§ **SUPPLIED PASSAGE**:
== Segment start ==
In three years time, the distinctions awarded with degree qualifications will most likely go to students with the best A-level results: those with two A grades and a B or those with the lowest, that is, three D grades or less.
This is the chilling truth revealed by the research of the admissions department which tracks students' progress at one of our leading universities. And it's a truth that opens up a hornet's nest of arguments between those academics who continue to insist that A levels are a worthy and reliable guide to appropriate candidates, and those who insist that A levels, while being a convenient form of entry assessment, are not only misleading in terms of aptitude and potential, but also deny access to many of our best potential architects.
The A-level gateway also tends to discriminate against the less advantaged in our society - particularly the ethnic minorities. (See this column, AJ 10.6.99).
But it's not only the academics and the admissions bureaucrats who drive this requirement for high A-level intakes. One university has progressively raised the standards stated in its prospectus in order to attract applications from students whose middle-class parents would otherwise discourage them from applying to schools with perceived low standards. (Offers at lower pass rates are then made to those showing promise after interview!)
The 7 per cent fall off in applications to first-year courses reported in aj last week will at least have some useful effect in reversing this silly trend towards ever higher A-level grades. That will surely be an advantage, at least to those schools where demand for places is weaker.
But I think we should go much further in contemplating the real benefits of a less 'academic' approach to entry; because in architecture, which for most is a vocational subject, the skills required are not adequately measured or reflected through the A-level examination system.
I am, of course, thinking of communication skills ('dig that trench deeper' or 'take that lousy plaster off now'), as well as skills involved in client liaison, marketing skills, and business acumen; management skills, abilities to co-ordinate and, of course, the (often) instinctive creative abilities that are so necessary to the survival and success of most architects.
In this respect we should take a look at the medics who have been forced by a severe shortage of doctors to review both intake and training. They have at last come to realise that their high A-level requirements (two As plus a B in science-based subjects) have not only led to a shortage of supply, but have created an elite profession, members of which all too often combine high qualifications with a lousy bedside manner.
== Segment end ==
§ **WHAT THE EXERCISE ASKS**: According to the column on A-level entry requirements, what A-level grades have medical schools required? The listing isn't needed for anything here.

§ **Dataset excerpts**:
== Segment start ==
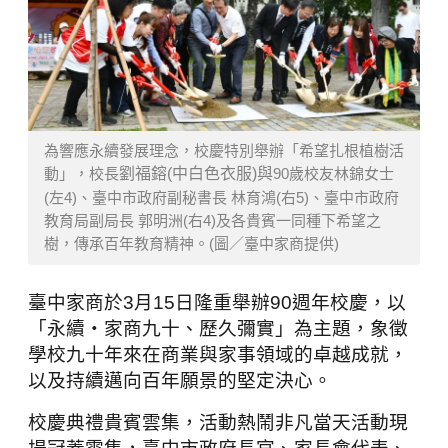
為響應永續發展理念，校慶特別舉辦「希望扎根植樹活
動」，校長
劉福鎔(中白色衣服)與
90歲校友林錦女士
(左4)、臺中市政府副秘書長 林育鴻(右5)、臺中市政府
教育局副局長 郭明洲(右4)及各貴賓一同種下希望之
樹，傳承百年教育精神。(圖／臺中家商提供)
臺中家商於
3
月
15
日隆重舉辦
90
週年校慶，以
「永續・家商九十、歷久彌實」為主題，象徵
學校九十年來在商業與家事領域的卓越成就，
以及持續邁向百年願景的堅定決心。
校慶典禮貴賓雲集，活動熱鬧非凡當天活動現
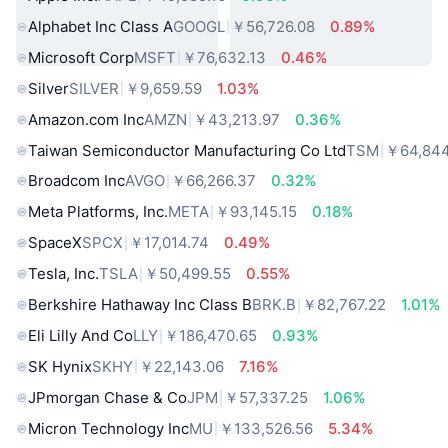
Alphabet Inc Class A
GOOGL
￥56,726.08
0.89%
Microsoft Corp
MSFT
￥76,632.13
0.46%
Silver
SILVER
￥9,659.59
1.03%
Amazon.com Inc
AMZN
￥43,213.97
0.36%
Taiwan Semiconductor Manufacturing Co Ltd
TSM
￥64,844
Broadcom Inc
AVGO
￥66,266.37
0.32%
Meta Platforms, Inc.
META
￥93,145.15
0.18%
SpaceX
SPCX
￥17,014.74
0.49%
Tesla, Inc.
TSLA
￥50,499.55
0.55%
Berkshire Hathaway Inc Class B
BRK.B
￥82,767.22
1.01%
Eli Lilly And Co
LLY
￥186,470.65
0.93%
SK Hynix
SKHY
￥22,143.06
7.16%
JPmorgan Chase & Co
JPM
￥57,337.25
1.06%
Micron Technology Inc
MU
￥133,526.56
5.34%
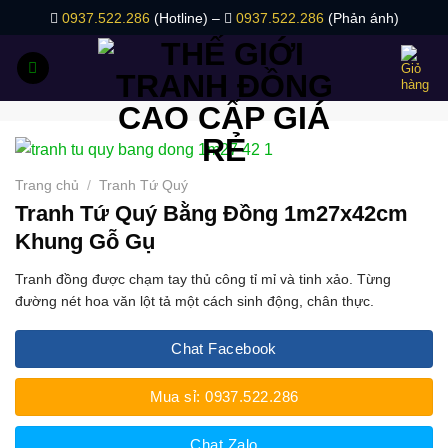
Bỏ
0937.522.286
(Hotline) –
0937.522.286
(Phản ánh)
qua
nội
dung
Trang chủ
/
Tranh Tứ Quý
Tranh Tứ Quý Bằng Đồng 1m27x42cm
Khung Gỗ Gụ
Tranh đồng được chạm tay thủ công tỉ mỉ và tinh xảo. Từng
đường nét hoa văn lột tả một cách sinh động, chân thực.
Chat Facebook
Mua sỉ: 0937.522.286
Chat Zalo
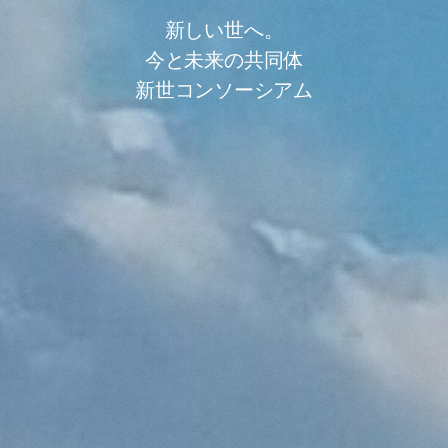
新しい世へ。
今と未来の共同体
新世コンソーシアム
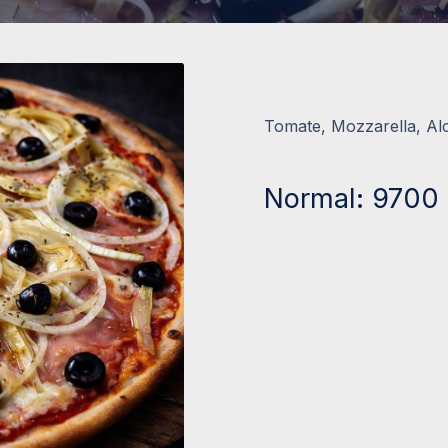
Tomate, Mozzarella, Al
Normal: 9700 I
== Segment end ==
§ **SOLUTION TO THIS TASK**: Two As plus a B in science-based subjects.